Like the 1970s cigarette commercial said, “You’ve come a long way, baby.” We have. We’ve learned that words and unfair generalizations can bring pain, extreme dissent, and even innocent deaths. So, the use of expressions like N-word heralds an important change in our society—even if there are those who still enjoy using it. Thirty years ago, it was the F-Word that was taboo; for Brits it was bloody. Now such designations are largely passé.
What we need to remember is how to differentiate between the words themselves and their context and delivery.
Going back to the South of the above example, the need for that word is implicit in allowing the reader to begin understanding what African Americans felt upon hearing it fall—with snarling vehemence—from the lips of people who believed that white skin made them superior. I’m not certain that those of us who are Caucasian can even begin to experience the fear, denigration, or immediate panic that poured forth from the collective racial memory of a black man faced with an angry mob of whites. Somehow, “Get a rope and let’s hang that N-word bastard” does not carry quite the same horror as what was actually meant.

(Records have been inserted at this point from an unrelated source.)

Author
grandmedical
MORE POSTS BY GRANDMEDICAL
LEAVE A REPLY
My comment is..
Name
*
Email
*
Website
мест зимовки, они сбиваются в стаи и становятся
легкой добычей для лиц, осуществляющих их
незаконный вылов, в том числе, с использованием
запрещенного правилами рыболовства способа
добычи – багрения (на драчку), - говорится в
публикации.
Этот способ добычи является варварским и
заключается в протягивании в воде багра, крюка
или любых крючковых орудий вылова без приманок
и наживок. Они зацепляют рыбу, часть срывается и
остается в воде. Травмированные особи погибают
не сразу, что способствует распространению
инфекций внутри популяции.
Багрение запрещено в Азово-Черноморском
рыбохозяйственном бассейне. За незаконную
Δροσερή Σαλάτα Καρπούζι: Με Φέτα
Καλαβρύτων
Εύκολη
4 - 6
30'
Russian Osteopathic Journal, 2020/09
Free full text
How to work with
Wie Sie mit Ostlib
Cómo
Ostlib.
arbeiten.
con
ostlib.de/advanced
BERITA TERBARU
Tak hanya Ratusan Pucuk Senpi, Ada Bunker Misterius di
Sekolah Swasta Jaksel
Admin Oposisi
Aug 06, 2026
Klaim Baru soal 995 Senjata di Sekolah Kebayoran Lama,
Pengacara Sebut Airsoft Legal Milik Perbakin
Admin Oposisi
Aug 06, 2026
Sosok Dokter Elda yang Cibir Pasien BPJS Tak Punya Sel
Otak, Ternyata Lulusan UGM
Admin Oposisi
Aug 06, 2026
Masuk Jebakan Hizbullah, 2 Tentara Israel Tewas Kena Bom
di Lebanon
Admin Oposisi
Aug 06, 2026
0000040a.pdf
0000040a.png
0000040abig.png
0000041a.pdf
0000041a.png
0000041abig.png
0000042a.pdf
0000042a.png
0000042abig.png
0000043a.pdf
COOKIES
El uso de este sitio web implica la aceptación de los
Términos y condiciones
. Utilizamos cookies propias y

When writers are trying to recreate a time and place, it is imperative that they be allowed to use the verbiage that is part of it. It is not our intention to promote the continuation of bad words and the political incorrectness of them; but rather to demonstrate how hideous and vulgar they can be and what the consequences are.
Their true badness rests with those who should know better and still use them offensively anyway. All in the name of Free Speech.